Функция и таксономия нуклеотидной последовательности

Для анализа была взята консенсусная последовательность из практикума 6.

Средством для определения функции и таксономии был выбран blastn, так как об исследуемой последовательности неизвестно ничего, и требуется предположить вид и функцию последовательности. Для этого нужно искать сколько-нибудь похожие гомологи. blastx и tblastx использовать нельзя, так как неизвестно, транслируется ли данная последовательность.

Были использованы общие параметры алгоритма по умолчанию: Max target sequences: 100, Expect threshold: 0.05, Word size: 11. Параметры вычисления счета выравнивания также были оставлены по умолчанию: совпадение: 2, несовпадение: -3, открытие инделя: 5, продолжение: 2. База данных: Nucleotide collection (nr/nt). Выдача доступна по ссылке.

Функция

Действительно, последовательность не кодирует какой-либо из белков. Согласно выдаче BlAST она однозначно определяется как фрагмент гена 18s рРНК (все находки).

Таксономия

Среди наиболее вероятных гомологов выделяются выравнивания, имеющие похожий счет и идентичность, с последовательносями из Pharyngocirrus tridentiger (две самых лучших находки для вида, четыре - для рода) и Saccocirrus sp. (21 находка) Таким образом, однозначно род и вид установить не удается, а семейство однозначно определяется как Saccocirridae (25 находок).

Гены белков в неаннотированной нуклеотидной последовательности

Для исследования был выбран контиг LNAT02000021.1 из генома большой панды (Ailuropoda melanoleuca) из практикума 7. В качестве средства для поиска гомологов был использован blastx, так как требуется найти гены, кодирующие реальные белки. По этой же причине поиск был осуществлен в базе данных Swiss-prot.

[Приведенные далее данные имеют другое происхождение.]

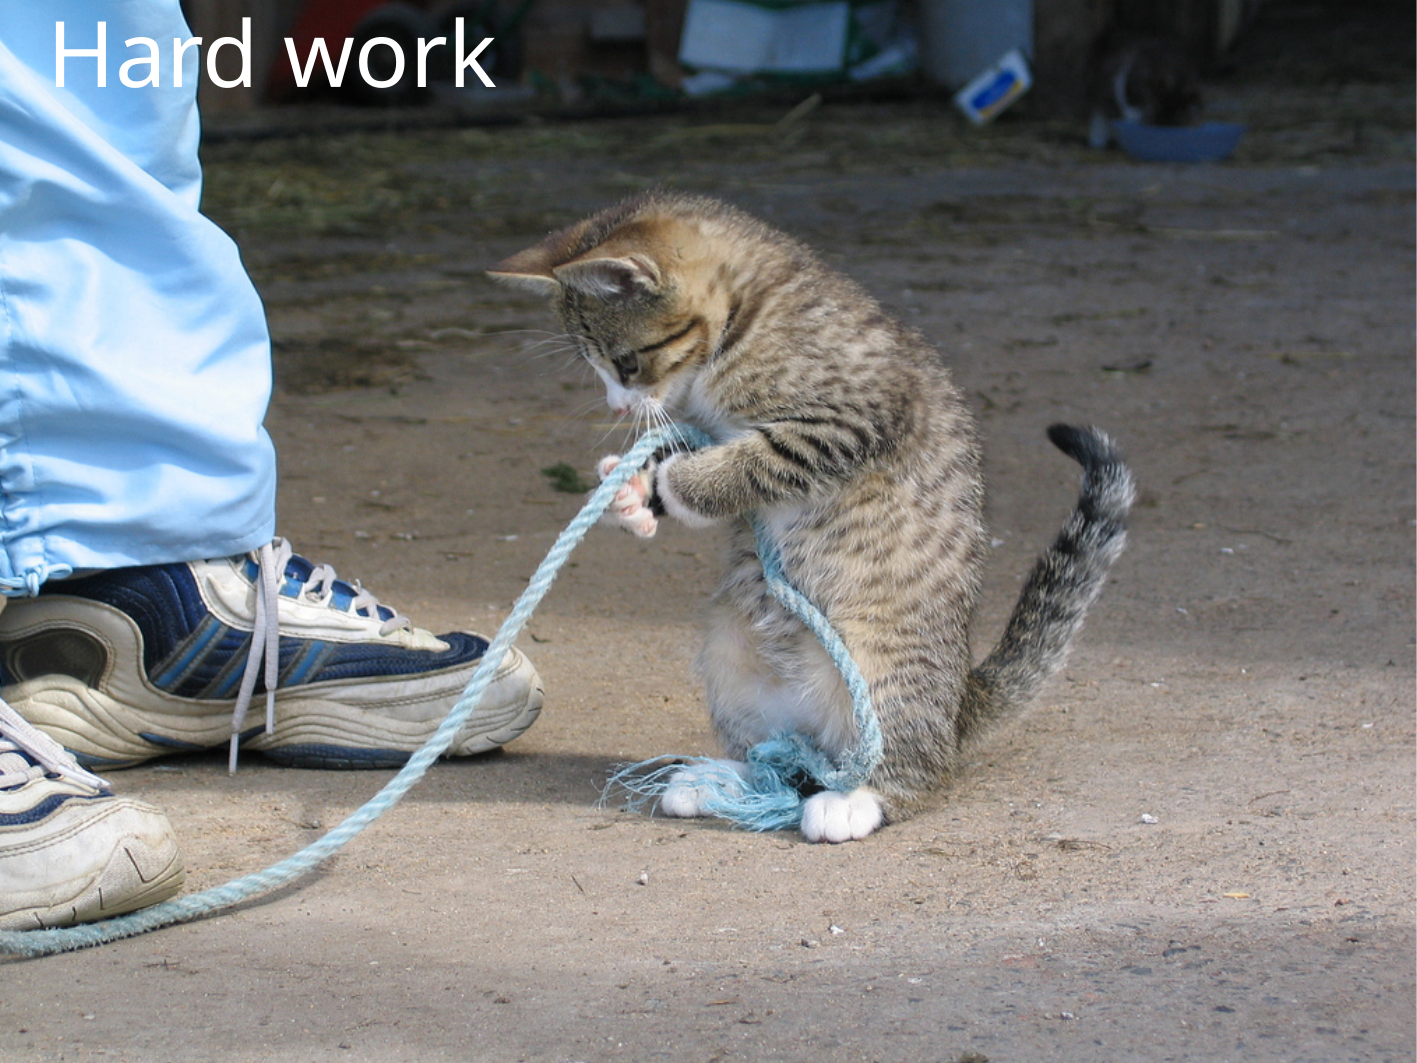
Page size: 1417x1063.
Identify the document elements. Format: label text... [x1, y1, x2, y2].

picture [0, 0, 1417, 1063]
text_box Hard work [0, 0, 546, 117]
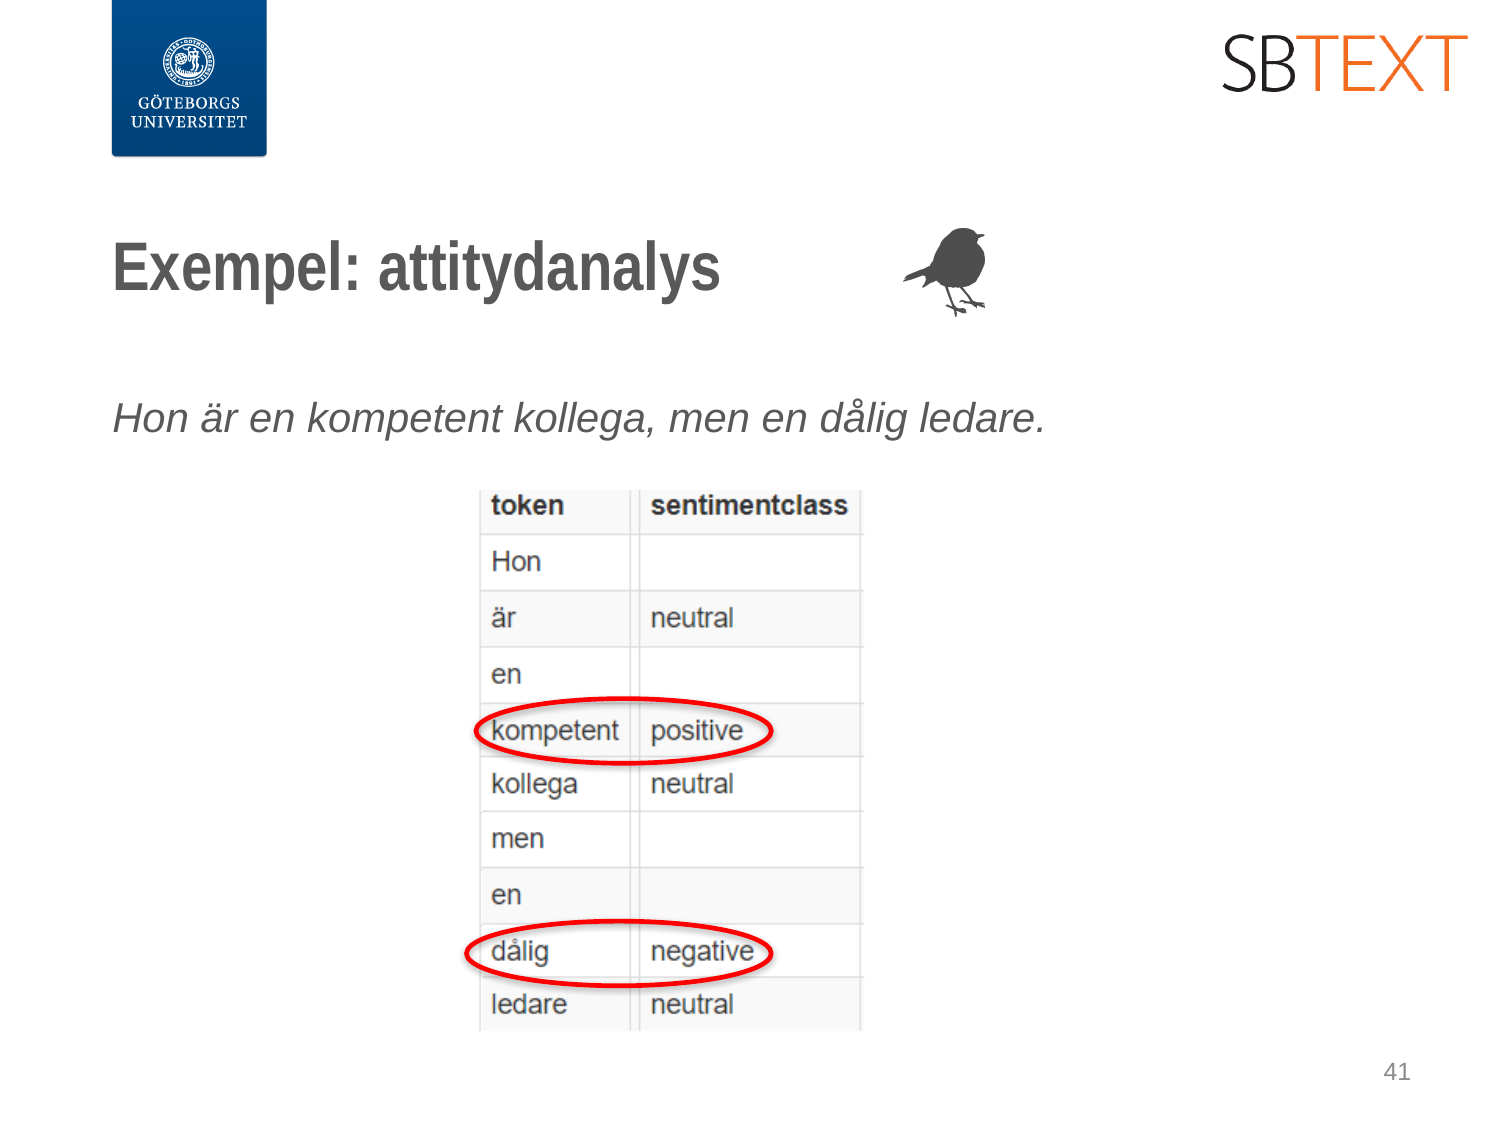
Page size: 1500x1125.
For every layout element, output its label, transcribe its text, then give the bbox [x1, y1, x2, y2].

list Hon är en kompetent kollega, men en dålig ledare. [112, 385, 1341, 1012]
slide_number <number> [1316, 1051, 1412, 1091]
title Exempel: attitydanalys [112, 231, 1412, 362]
picture [1205, 19, 1476, 110]
picture [903, 228, 985, 317]
picture [110, 0, 268, 159]
picture [478, 490, 869, 1036]
picture [479, 701, 768, 760]
picture [478, 924, 768, 983]
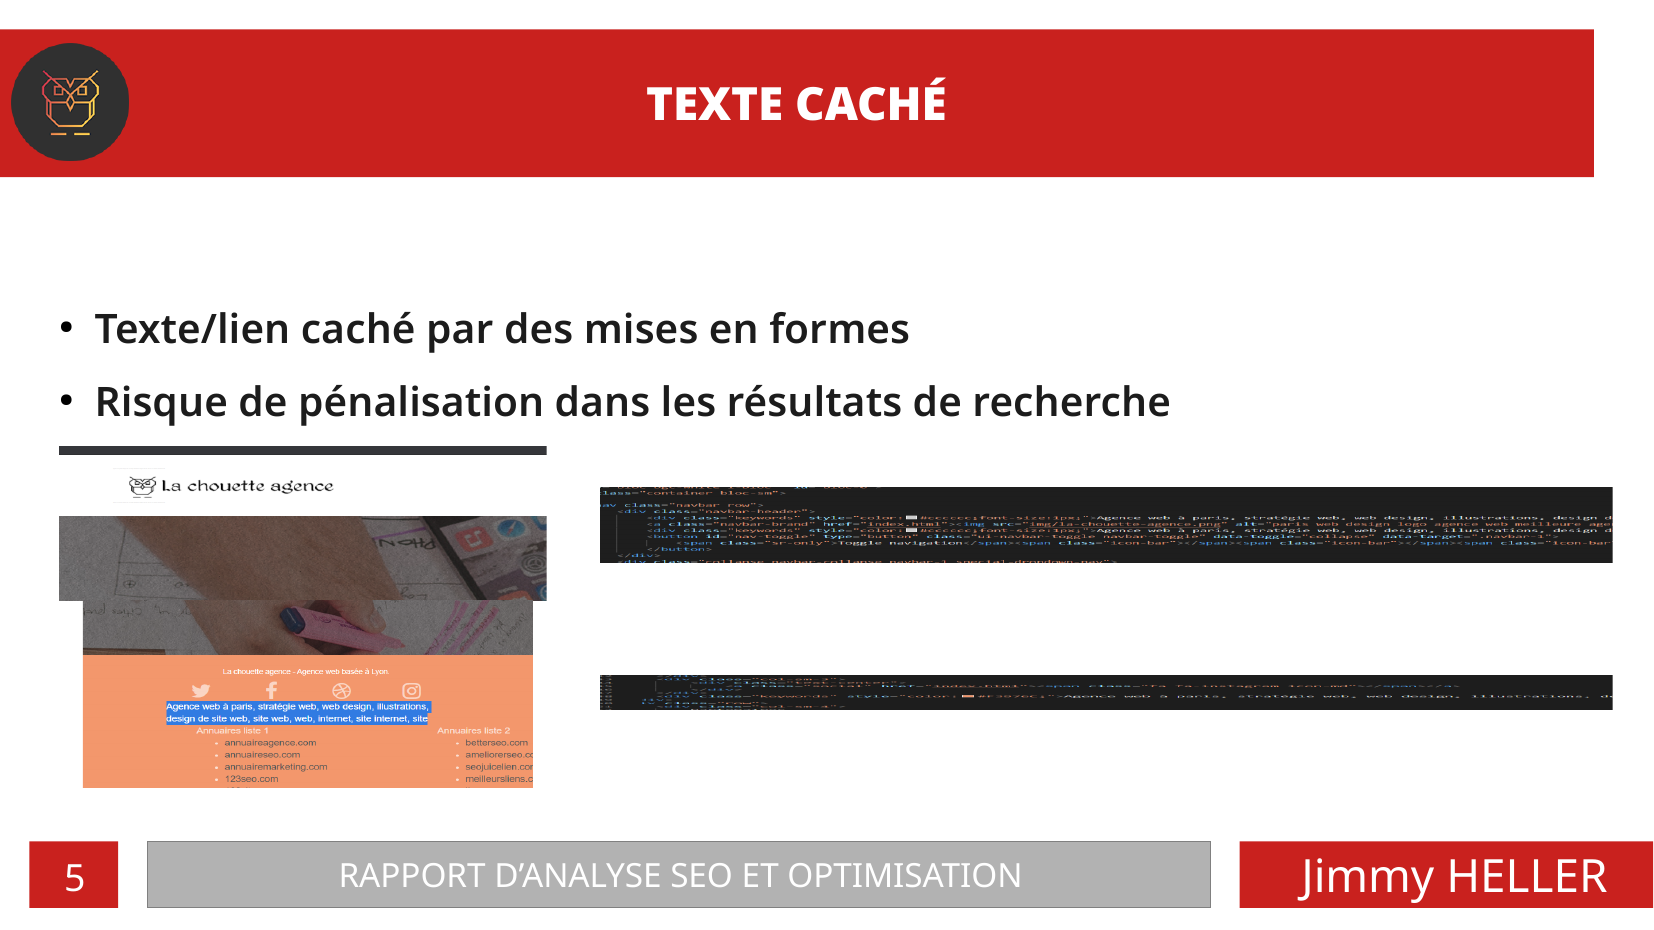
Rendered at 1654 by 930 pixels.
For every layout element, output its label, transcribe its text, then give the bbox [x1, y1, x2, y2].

Параметры алгоритма были оставлены по умолчанию, так как выглядели оптимальными по времени выполнения запроса для такого большого контига (примерно 35 килобаз). Параметры алгоритма: Max target sequences: 100, Expect threshold: 0.05, Word size: 6, матрица: BLOSUM62, открытие инделя: 11, удлинение инделя: 1. С выдачей для запроса можно ознакомиться по ссылке.

В выдаче было всего три находки, лучшие две из которых однозначно указывали на ретротранспозон, относящийся к днинным диспергированным элементам (long interspersed elements, LINEs), конкретно LINE-1 retrotransposable element ORF2 protein. Третья указывала на белок-гомолог той же обратной транскриптазы.

Карта локального сходства гомологичных хромосом двух бактерий

Были выбраны геномы Sinorhizobium meliloti (NC_020528.1) и Sinorhizobium fredii (NZ_CP029451.1).

Для построения точечного графика был использован megablast со следующими параметрами: Expect threshold: 0.01, Word size: 16, Match/Mismatch Scores: 1/-2, Gap Costs: Linear.

Из графика видно, что на сравнительно небольшом участке в середине (1650-1900 K) произошли, скорее всего, две инверсии, а также четыре вставки или делеции. Разрыв прямой линии в начале (0-400 K) означает лишь то, что последовательности кольцевых геномов начинаются с разных участков. Смещение в районе 1050 К означает вставку или делецию участка размером примерно 100 К. Разрывы означают негомологичные участки, где могут находиться, учитывая их размер, например, геномные острова. Однако для подтверждения таких гипотез все же стоит хотя бы проверить GC-состав. На графике наблюдается интенсивный шум, который указывает на большое эволюционное расхождение между рассмотренными видами.